Очень хотелось есть. Кто этого не пережил, тому не понять. Чувство голода такое, что покоя найти не можешь. И мама говорила - гвозди бы могла грызть, ужасное чувство голода. Говорили о поездке домой. Приехали в июле. Однажды мама сварила толкушу из чищенной картошки. До этого картошку не чистили. Русские выбрасывали очистки, и мы, дети, их подбирали. И вот мама сварила и говорит: «Туда, куда мы поедем, картофельное пюре вы сможете есть каждый день!» И нам казалось, что это будет райская страна, где я буду есть толченую картошку.

Село было с километр длиной. Весной на окраине села не найти было ни крапивы, ни лебеды, все было оборвано, выщипано, съедено... Давали чуть-чуть хлеба, как-то обходились. Мы ходили стайками, воровали в огородах. Брат просил есть. Помню, ходили попрошайничать... Брат был гордый, хоть бей его, не пойдет попрошайничать ни за что. А русские такую толпу не впускали в дом, потому что и в доме таскали все подряд - кусочек мыла, еще что-нибудь... Не только мы, и они ходили, все так ходили... Брат ловил рыбу. Как-то выжили...

Когда с мешком сухарей мы собрались домой, мама где-то достала одежду. Был чемодан, толчея на вокзале, о билетах речи не было. На станциях жили неделями. Ехали эшелоны с солдатами. Движение большое - это была большая Сибирская магистраль. Чемодан у мамы украли, остался мешок с сухарями. Потом мама нашла место в тамбуре - в товарном поезде, там, где стоит охрана. Так вот мы ехали домой из Сибири.

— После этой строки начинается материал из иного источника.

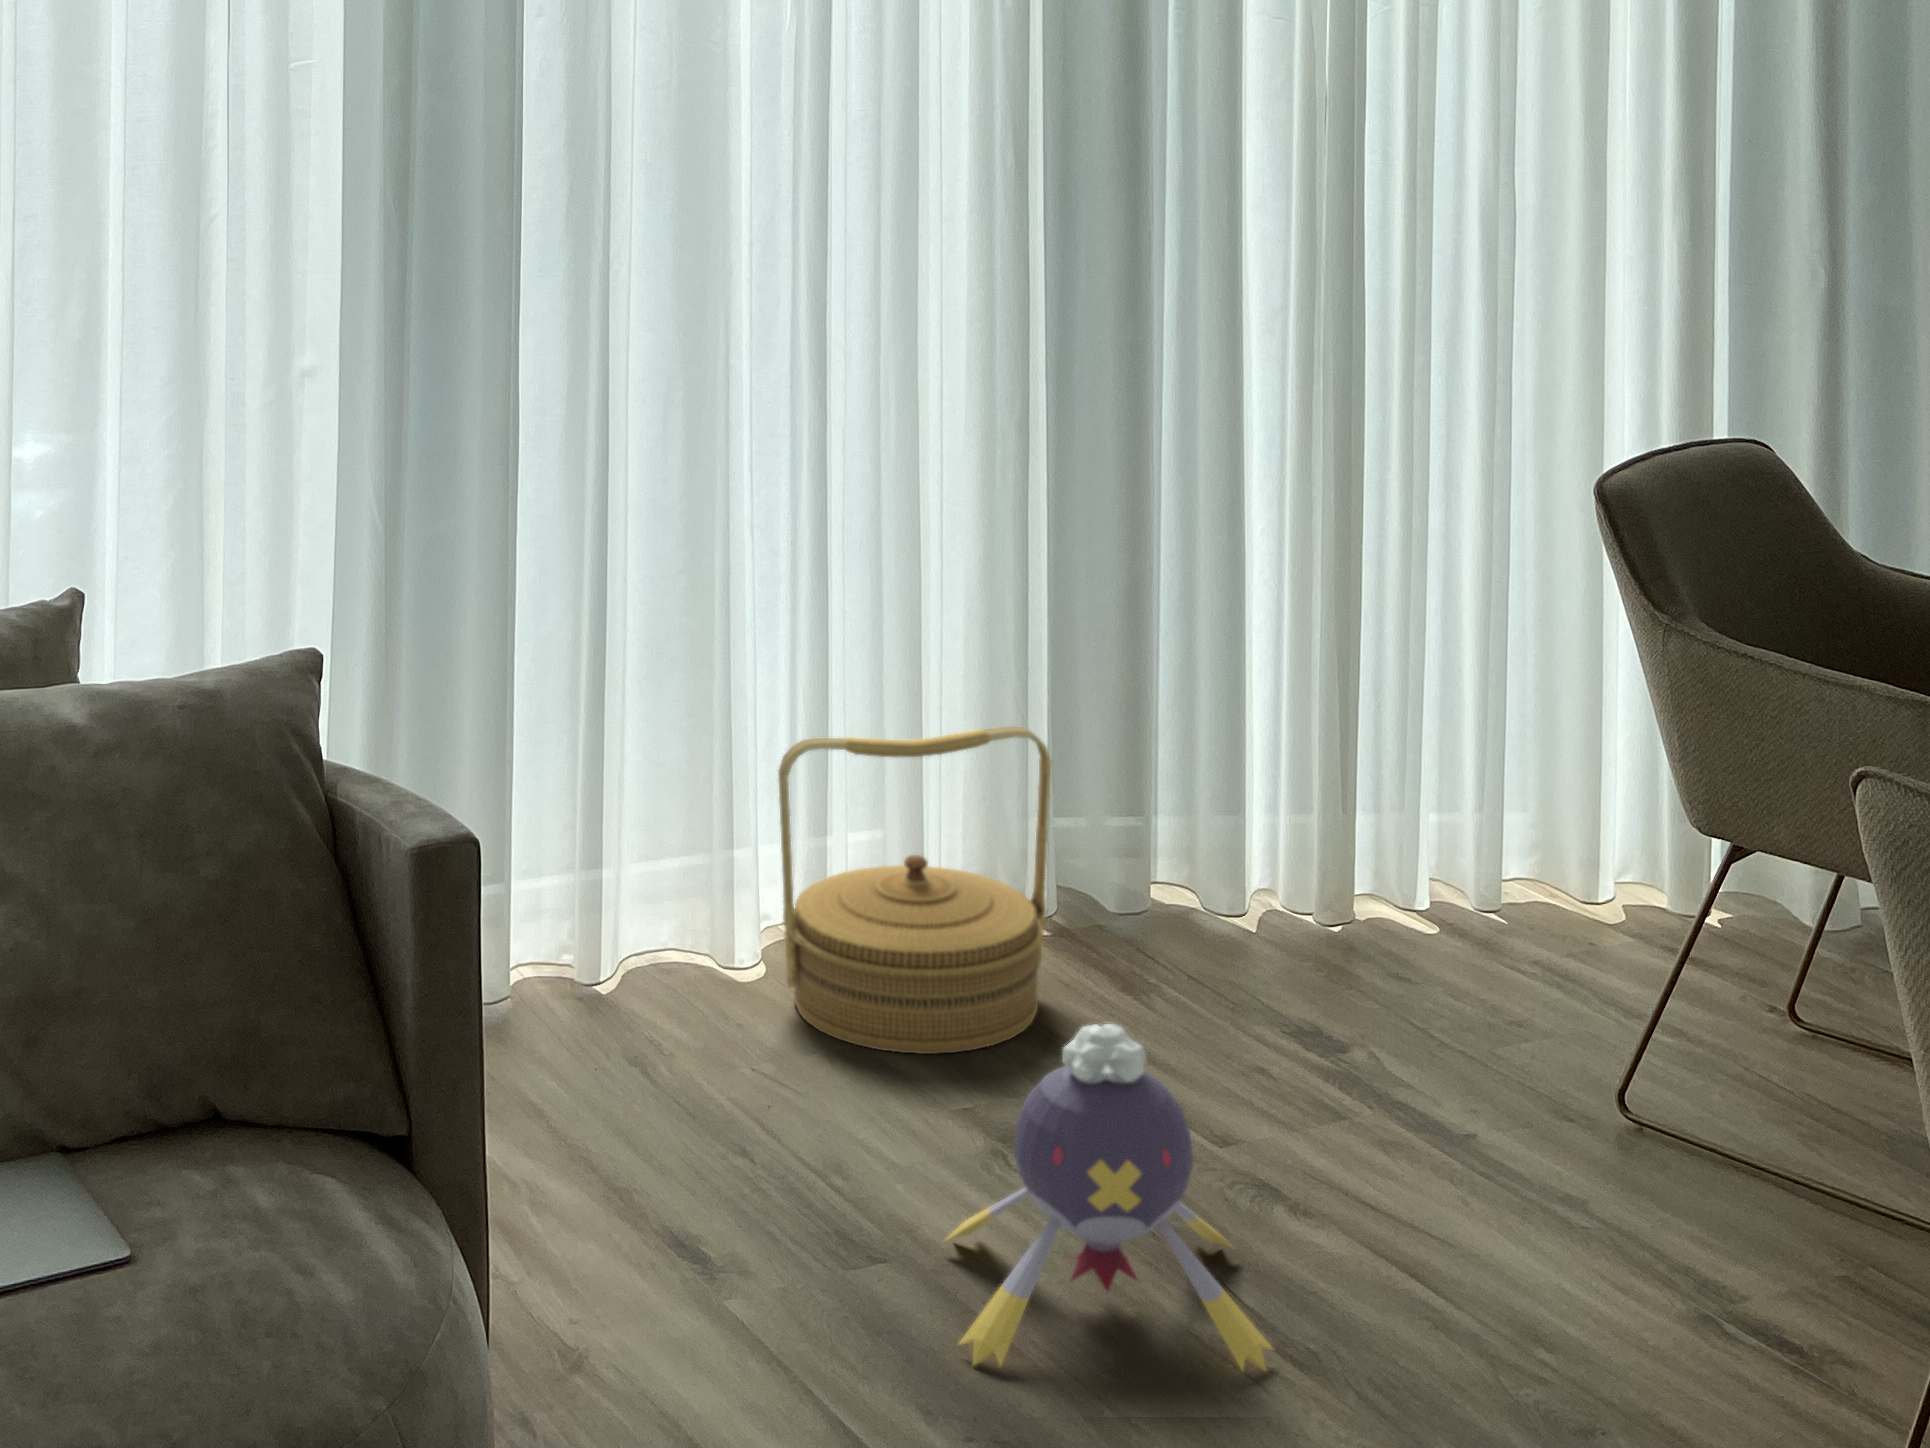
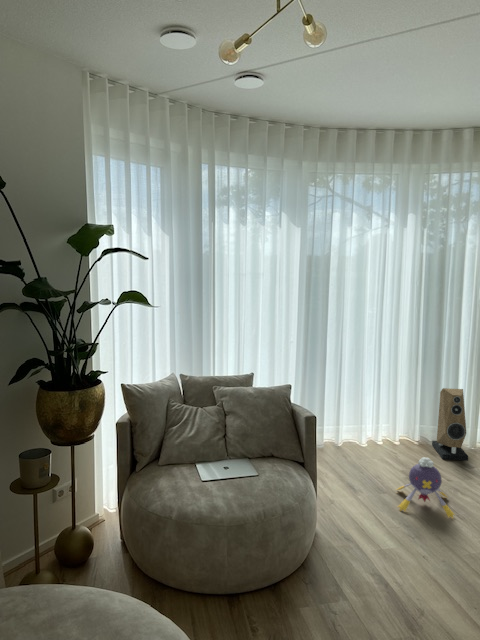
speaker: none [1136,595,1332,1018] -> present [432,388,468,461]
woven basket: present [778,726,1051,1054] -> none [370,407,418,460]

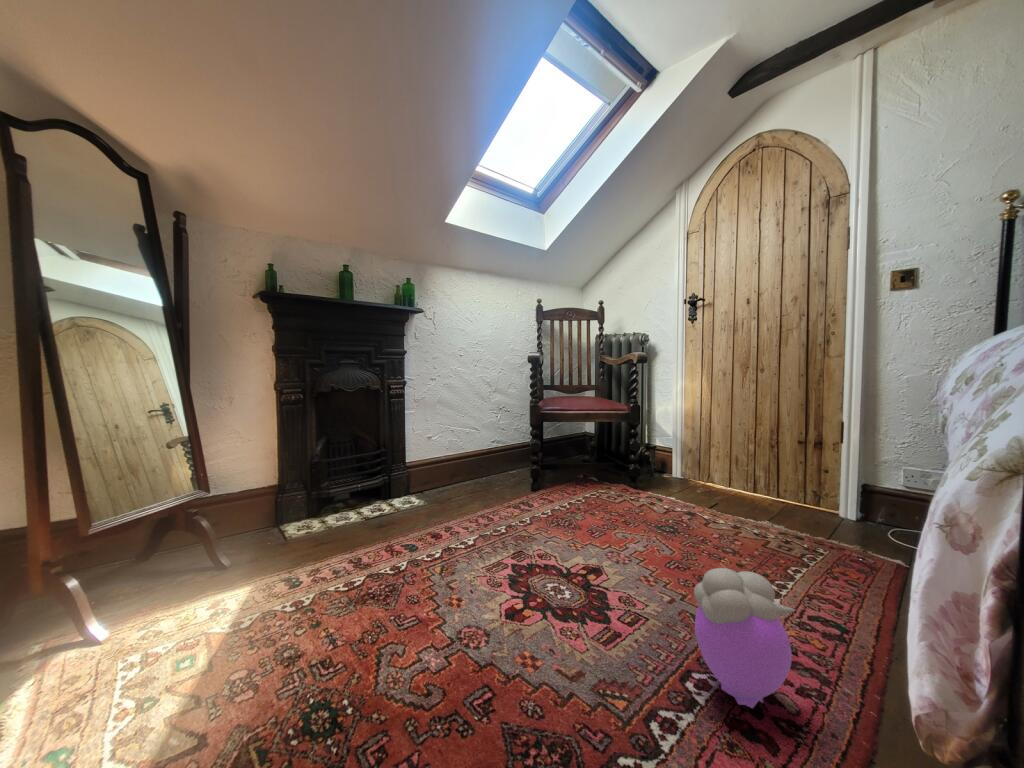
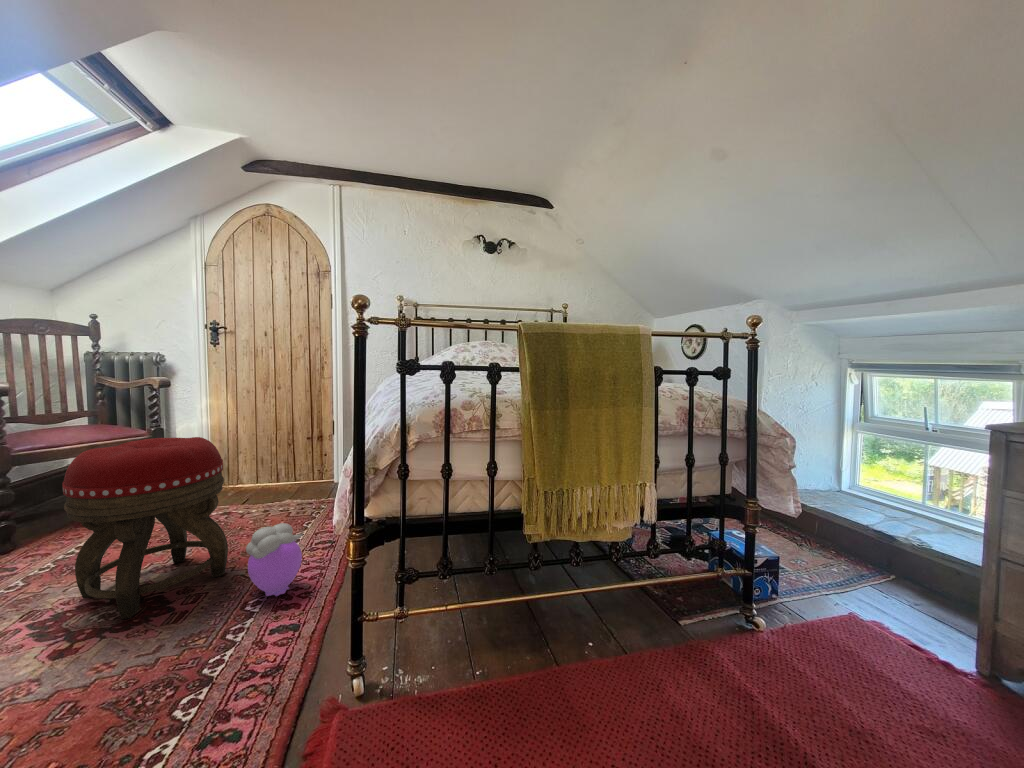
footstool: none [539,407,678,604] -> present [63,437,228,619]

Поезд шел по ночам, мама нас обнимала, но было страшно - как бы не заснуть и не выпасть.

Помню, поезд остановился на вокзале, солдат выпустили помыться. Дело было ночью. Подошел солдат к маме, взял меня. Брата не взял, меня занес в

страница 291

вагон, положил на пол. На пол они постелили полушубки. Кажется, меня и покормили. Утром мама прибежала глянуть - что со мной. Русские солдаты... У них у самих дома были дети, они понимали - чтобы не упала. Относились хорошо.

В Москве пересели в красивый поезд, поехали в Ригу. Помню, впервые увидела яблоко. Русская женщина угостила меня яблоком, а я не знаю, что это такое. Сказала: ешь смело. Это было в поезде из Москвы в Ригу.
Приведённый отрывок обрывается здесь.